→ **EXERCISE OBJECTIVE**
Beginning with the line where "Document page, 2001x1125 pixels." appears, restate the lines word for word through the last one in the listing.

→ **DATA SHOWN**
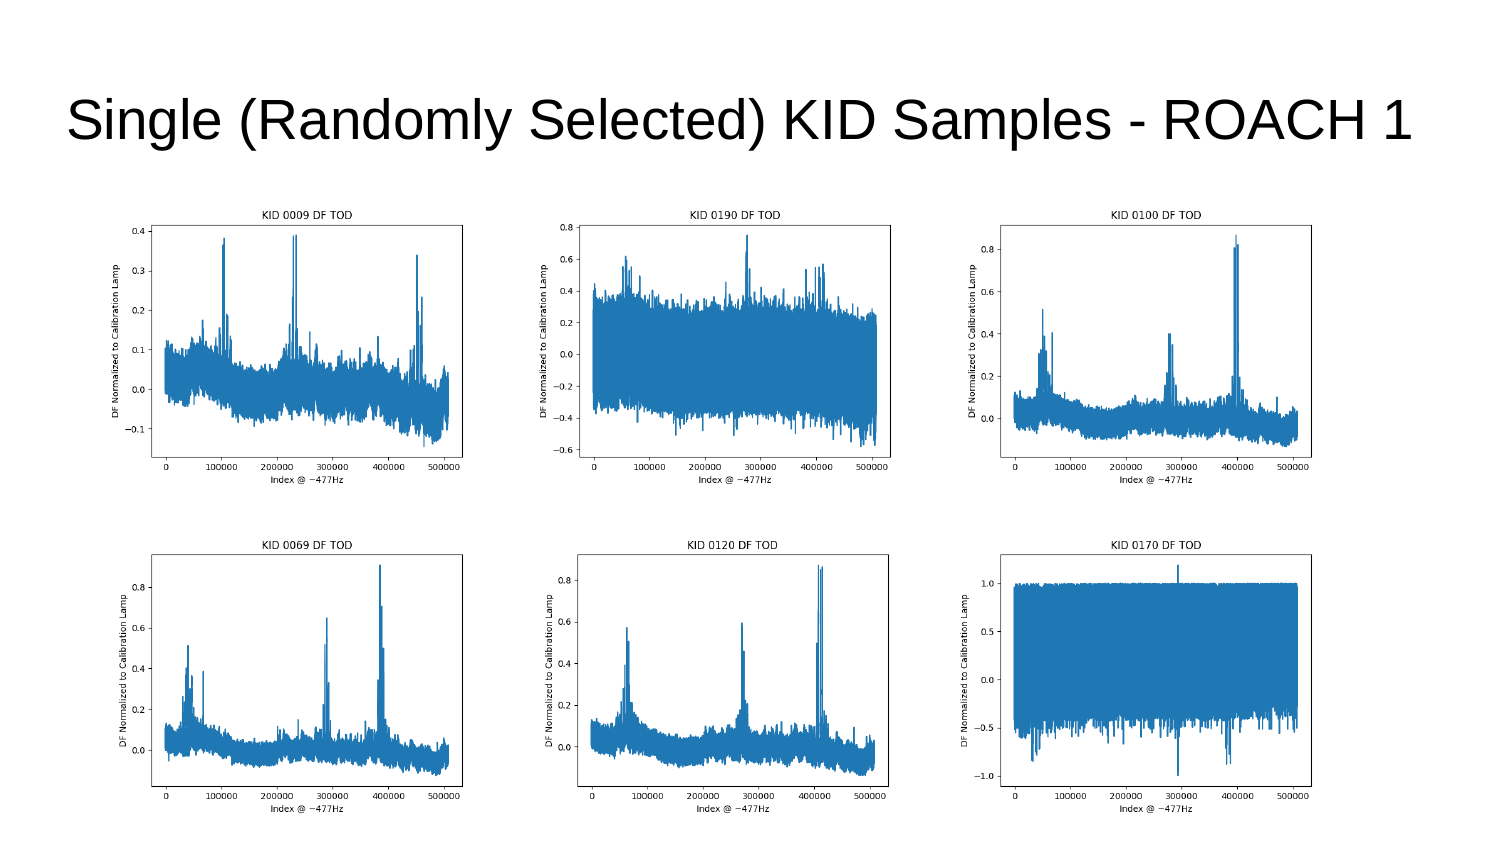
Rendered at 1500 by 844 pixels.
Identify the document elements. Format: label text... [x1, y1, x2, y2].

title Single (Randomly Selected) KID Samples - ROACH 1 [51, 72, 1449, 167]
picture [527, 518, 929, 820]
picture [529, 188, 930, 490]
picture [950, 518, 1351, 819]
picture [950, 188, 1351, 490]
picture [100, 518, 502, 819]
picture [100, 188, 502, 490]
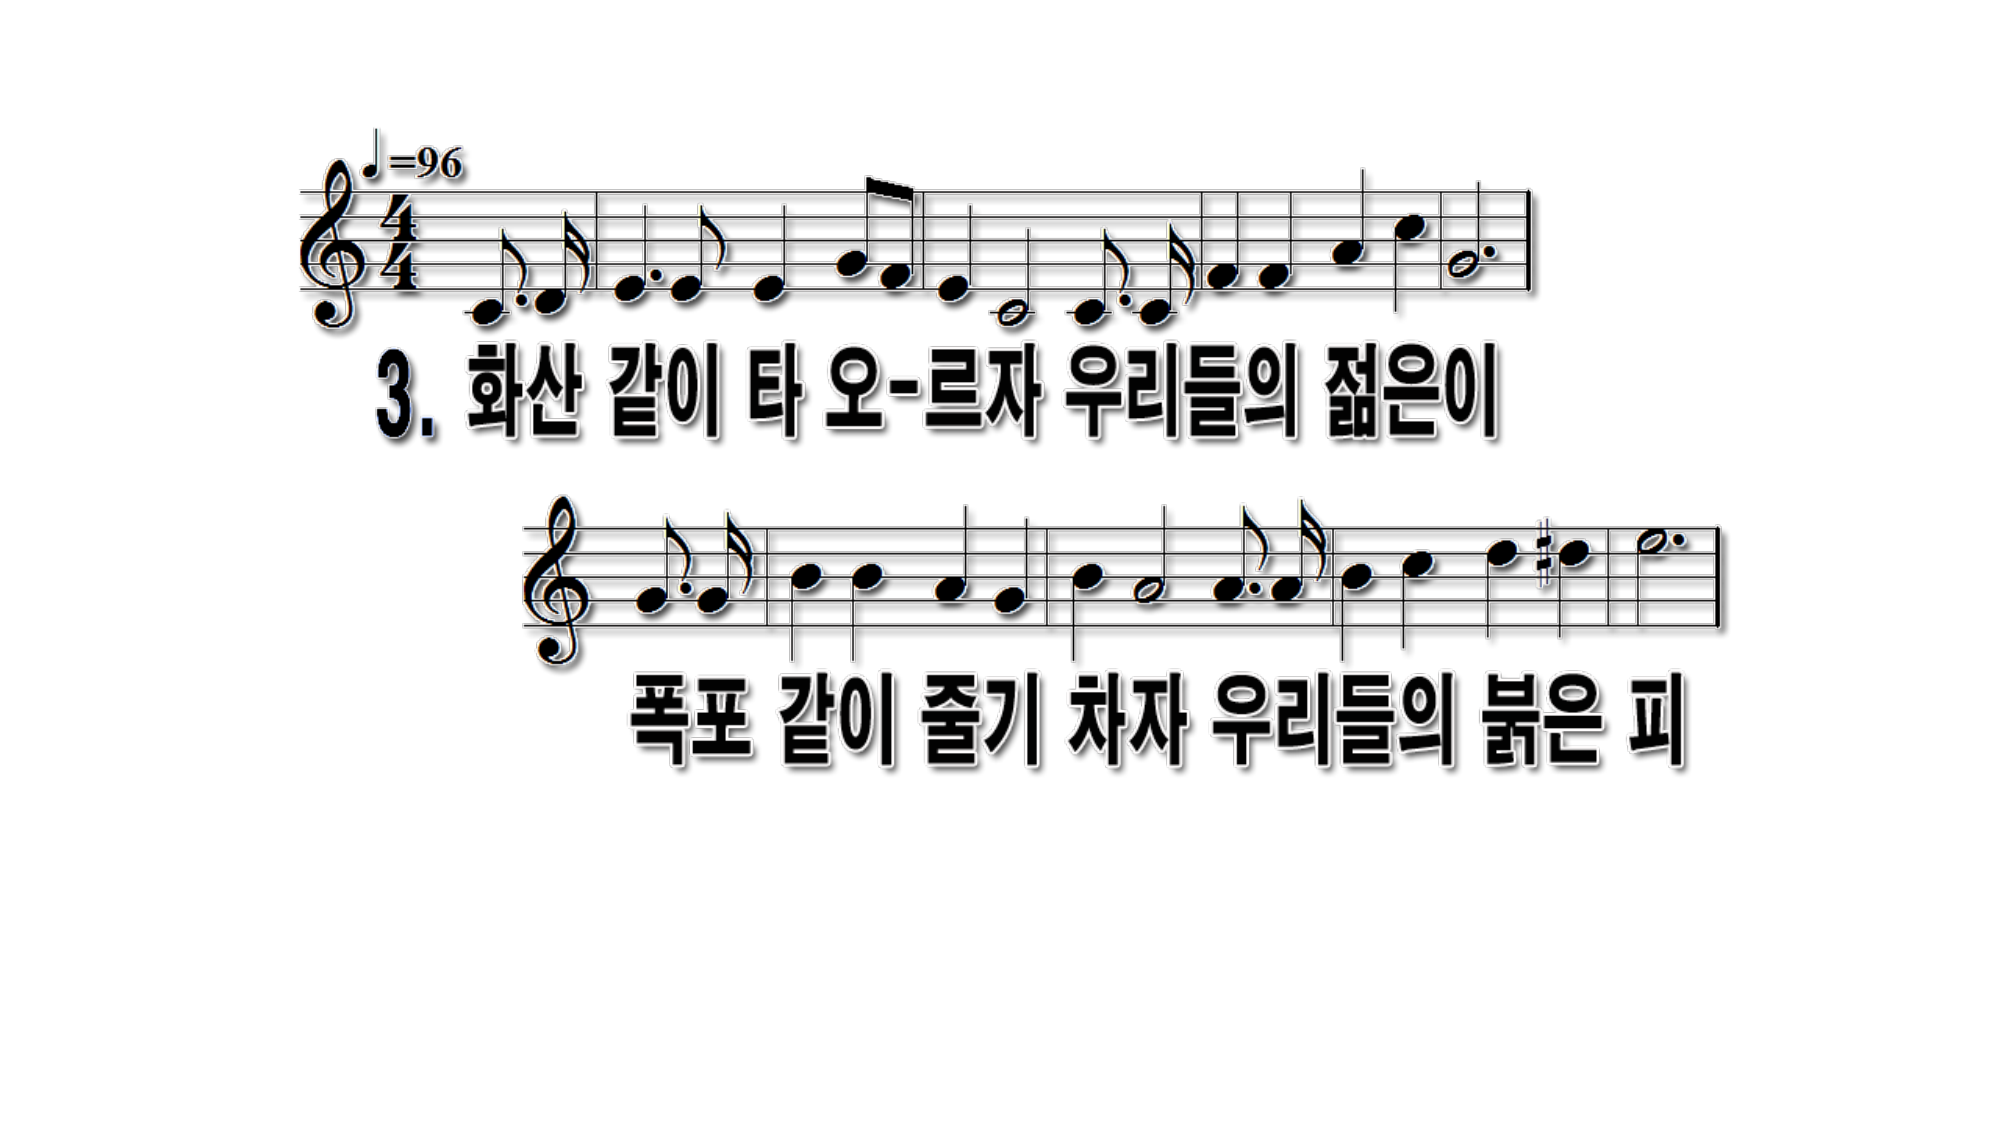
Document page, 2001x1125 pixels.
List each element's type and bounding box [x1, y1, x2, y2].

picture [249, 0, 1750, 835]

→ **RESPONSE**
Document page, 2001x1125 pixels.
List each element's type and bounding box [x1, y1, x2, y2].

picture [249, 0, 1750, 835]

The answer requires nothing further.